───── Study material ─────
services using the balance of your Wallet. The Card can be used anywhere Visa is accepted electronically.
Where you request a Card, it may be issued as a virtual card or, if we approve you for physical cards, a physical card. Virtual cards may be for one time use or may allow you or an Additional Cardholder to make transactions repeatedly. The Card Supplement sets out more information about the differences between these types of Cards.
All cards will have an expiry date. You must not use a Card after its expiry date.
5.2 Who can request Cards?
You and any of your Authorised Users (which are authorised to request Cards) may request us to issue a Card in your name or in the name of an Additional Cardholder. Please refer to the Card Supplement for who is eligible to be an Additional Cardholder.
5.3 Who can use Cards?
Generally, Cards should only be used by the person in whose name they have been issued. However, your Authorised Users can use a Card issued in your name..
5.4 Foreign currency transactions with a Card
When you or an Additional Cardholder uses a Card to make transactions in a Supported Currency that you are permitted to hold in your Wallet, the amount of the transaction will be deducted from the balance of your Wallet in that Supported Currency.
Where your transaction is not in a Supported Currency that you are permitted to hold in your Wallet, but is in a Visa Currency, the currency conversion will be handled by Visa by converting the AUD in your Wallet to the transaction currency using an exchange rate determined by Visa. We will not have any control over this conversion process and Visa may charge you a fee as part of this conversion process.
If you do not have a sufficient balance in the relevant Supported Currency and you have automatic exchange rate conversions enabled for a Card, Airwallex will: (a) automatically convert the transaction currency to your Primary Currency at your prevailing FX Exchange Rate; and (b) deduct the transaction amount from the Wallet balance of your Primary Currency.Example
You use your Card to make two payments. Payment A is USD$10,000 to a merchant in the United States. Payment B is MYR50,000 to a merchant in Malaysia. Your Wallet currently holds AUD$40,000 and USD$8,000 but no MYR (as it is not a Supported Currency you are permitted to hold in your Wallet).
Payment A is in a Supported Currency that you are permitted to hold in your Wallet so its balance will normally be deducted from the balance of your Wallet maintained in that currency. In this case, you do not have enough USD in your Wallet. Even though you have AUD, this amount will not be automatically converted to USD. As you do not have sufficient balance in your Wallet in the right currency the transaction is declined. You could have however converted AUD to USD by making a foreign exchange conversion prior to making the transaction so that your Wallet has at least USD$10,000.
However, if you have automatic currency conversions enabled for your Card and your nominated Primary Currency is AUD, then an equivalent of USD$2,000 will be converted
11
─────
**The problem**
Wherever the line holding "All cards will" falls in the entries above, copy exactly from it through the line holding "You use your", inclusive, and add nothing.

**Answer space**
All cards will have an expiry date. You must not use a Card after its expiry date.
5.2 Who can request Cards?
You and any of your Authorised Users (which are authorised to request Cards) may request us to issue a Card in your name or in the name of an Additional Cardholder. Please refer to the Card Supplement for who is eligible to be an Additional Cardholder.
5.3 Who can use Cards?
Generally, Cards should only be used by the person in whose name they have been issued. However, your Authorised Users can use a Card issued in your name..
5.4 Foreign currency transactions with a Card
When you or an Additional Cardholder uses a Card to make transactions in a Supported Currency that you are permitted to hold in your Wallet, the amount of the transaction will be deducted from the balance of your Wallet in that Supported Currency.
Where your transaction is not in a Supported Currency that you are permitted to hold in your Wallet, but is in a Visa Currency, the currency conversion will be handled by Visa by converting the AUD in your Wallet to the transaction currency using an exchange rate determined by Visa. We will not have any control over this conversion process and Visa may charge you a fee as part of this conversion process.
If you do not have a sufficient balance in the relevant Supported Currency and you have automatic exchange rate conversions enabled for a Card, Airwallex will: (a) automatically convert the transaction currency to your Primary Currency at your prevailing FX Exchange Rate; and (b) deduct the transaction amount from the Wallet balance of your Primary Currency.Example
You use your Card to make two payments. Payment A is USD$10,000 to a merchant in the United States. Payment B is MYR50,000 to a merchant in Malaysia. Your Wallet currently holds AUD$40,000 and USD$8,000 but no MYR (as it is not a Supported Currency you are permitted to hold in your Wallet).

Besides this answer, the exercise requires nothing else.